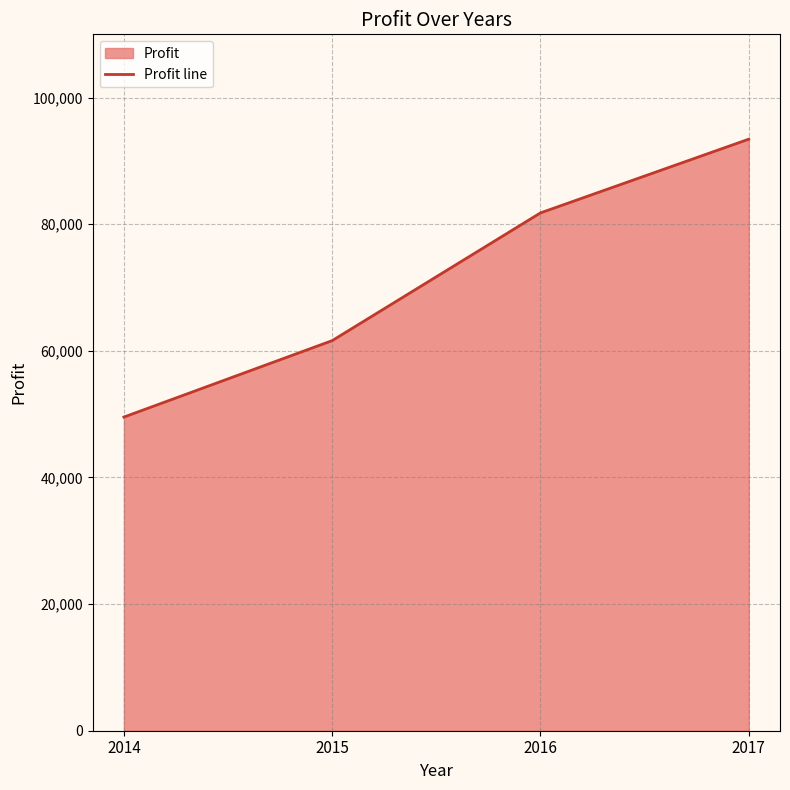

What is the change in value from 2014 to 2017?

+43895.3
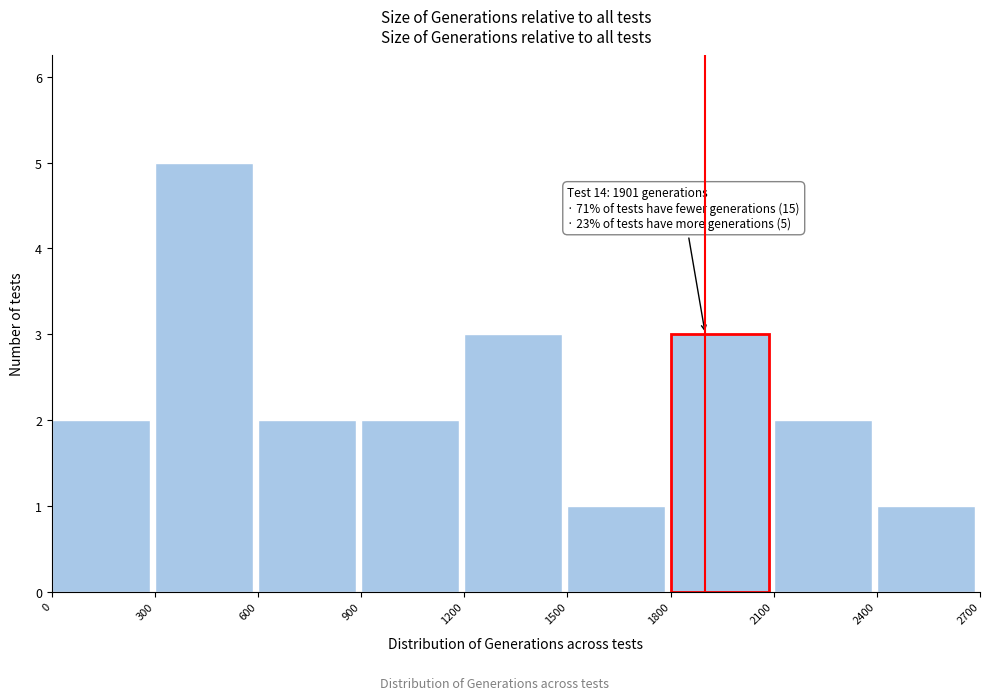

Which range on the x-axis has the tallest bar?

300 to 600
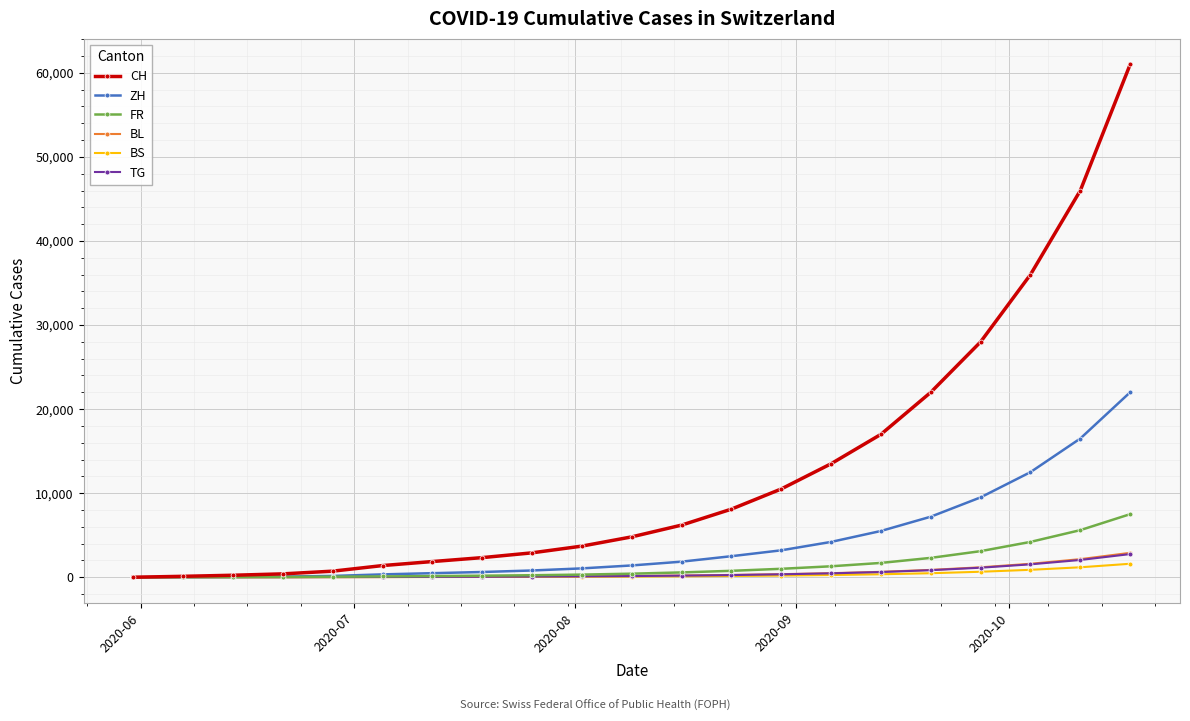

What is the maximum value shown in the chart?

61000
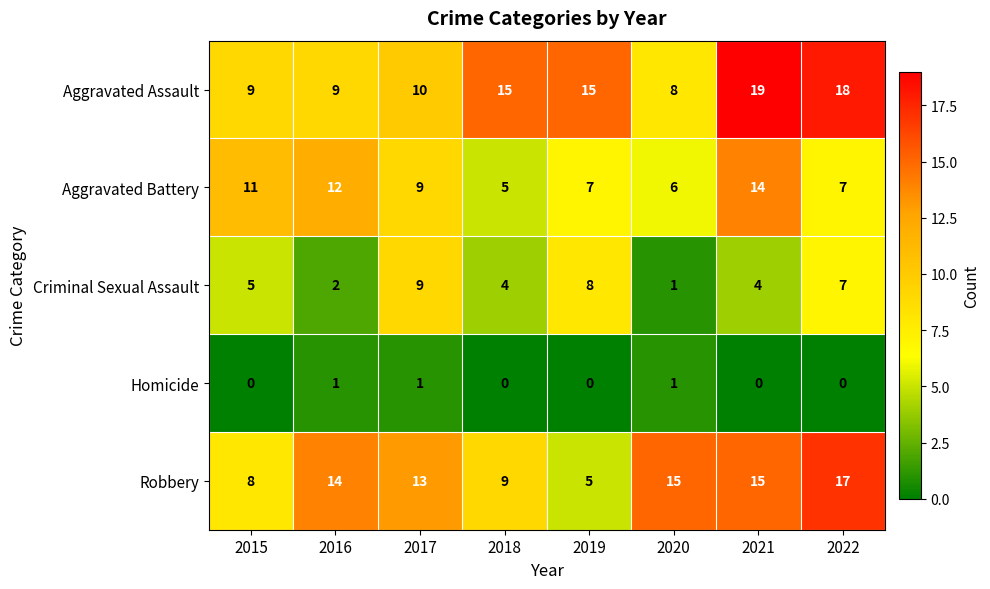

Which series changed the most between 2021 and 2022?

Aggravated Battery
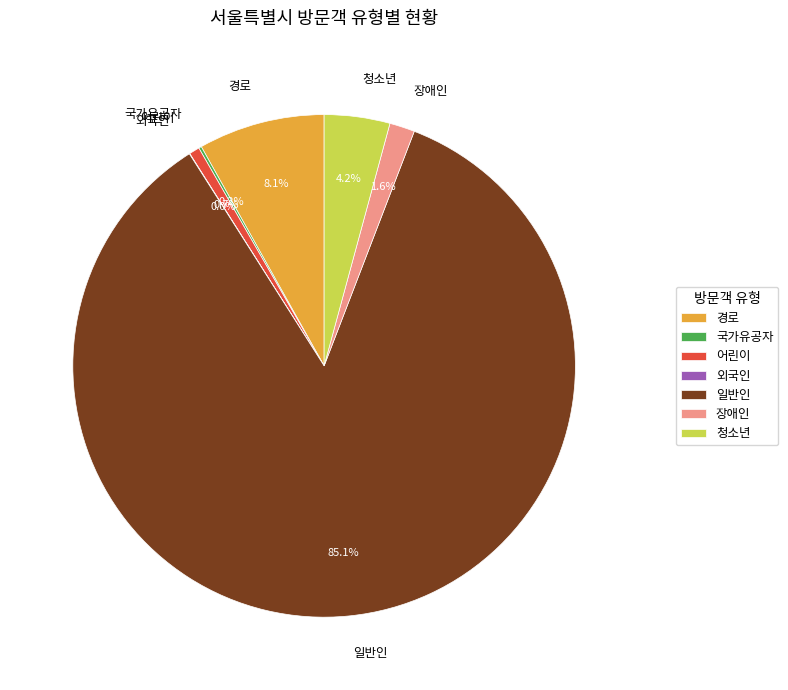

What is the majority slice?

일반인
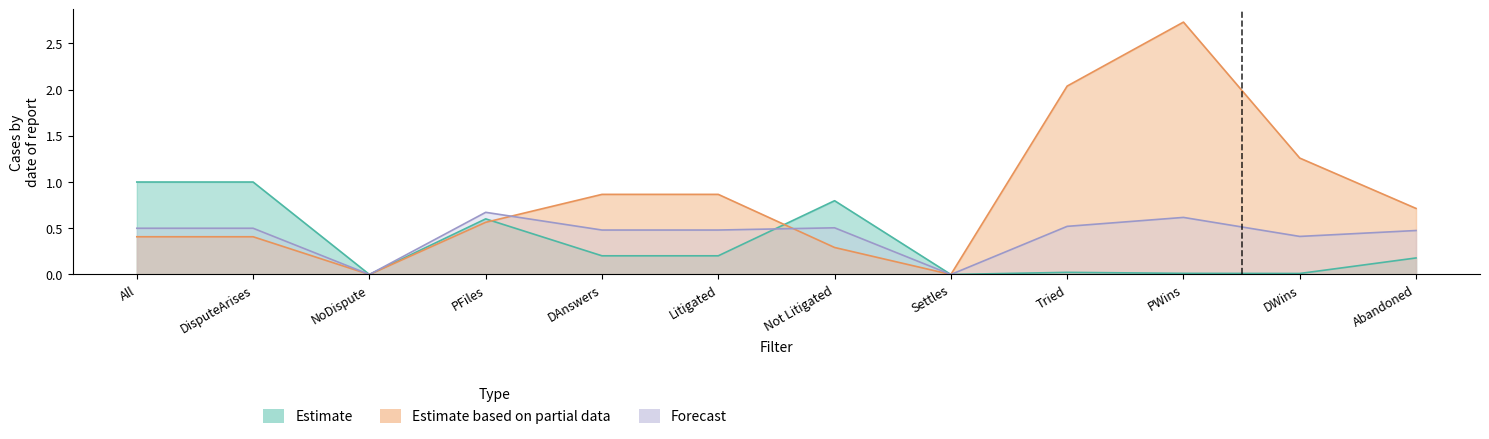

At which category is the sum across all series the highest?

PWins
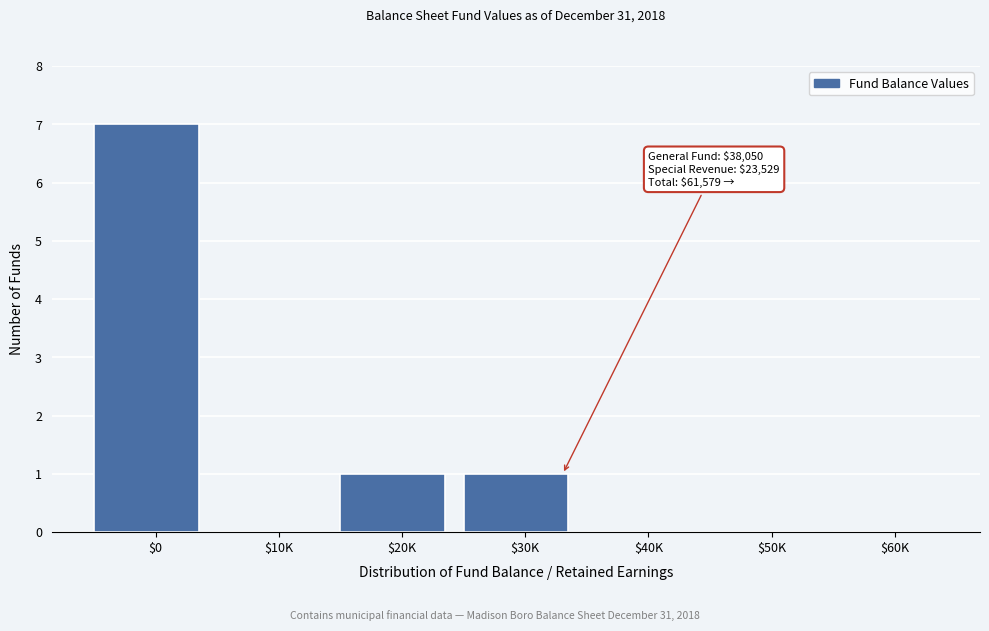

What is the maximum value shown in the chart?

7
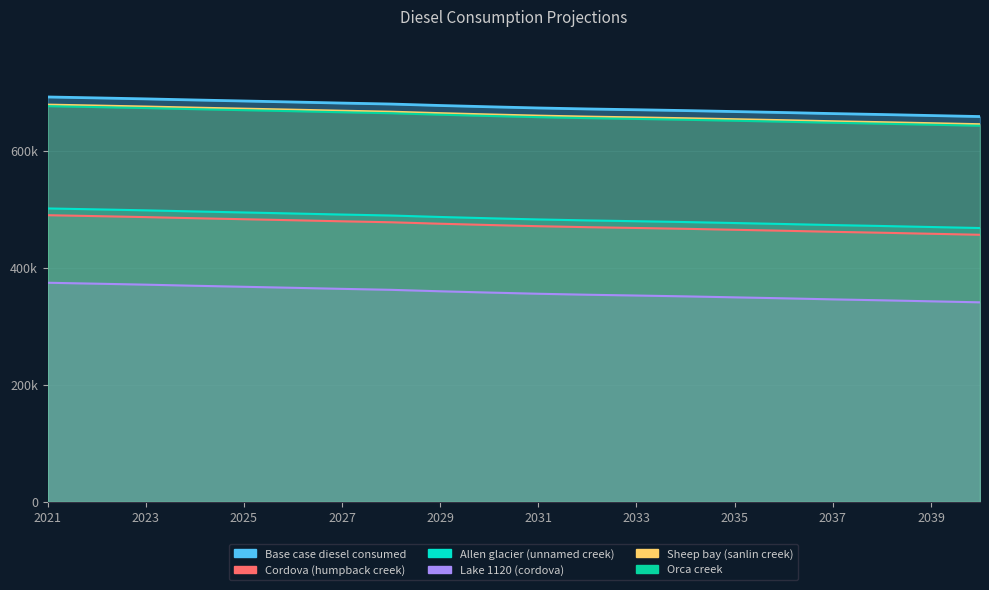

True or false: Cordova (humpback creek) and Lake 1120 (cordova) cross at least once.

False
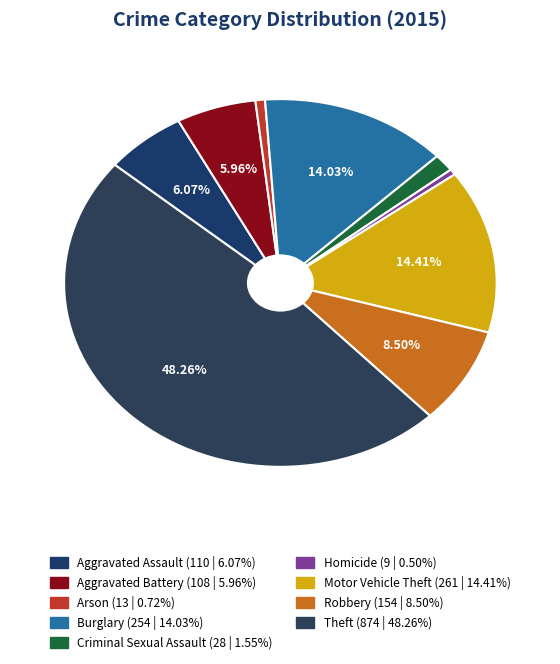

To the nearest percent, what is the difference between the Aggravated Battery and Homicide slice percentages?

5%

:::::

- TASK TO CARRY OUT -
Rewrite the data above with "maximum" changed to "largest" and nothing else altered. Omit the pictures.

- THE ANSWER -
What is the change in value from 2014 to 2017?

+43895.3

Which range on the x-axis has the tallest bar?

300 to 600

What is the largest value shown in the chart?

61000

Which series changed the most between 2021 and 2022?

Aggravated Battery

What is the majority slice?

일반인

At which category is the sum across all series the highest?

PWins

What is the largest value shown in the chart?

7

True or false: Cordova (humpback creek) and Lake 1120 (cordova) cross at least once.

False

To the nearest percent, what is the difference between the Aggravated Battery and Homicide slice percentages?

5%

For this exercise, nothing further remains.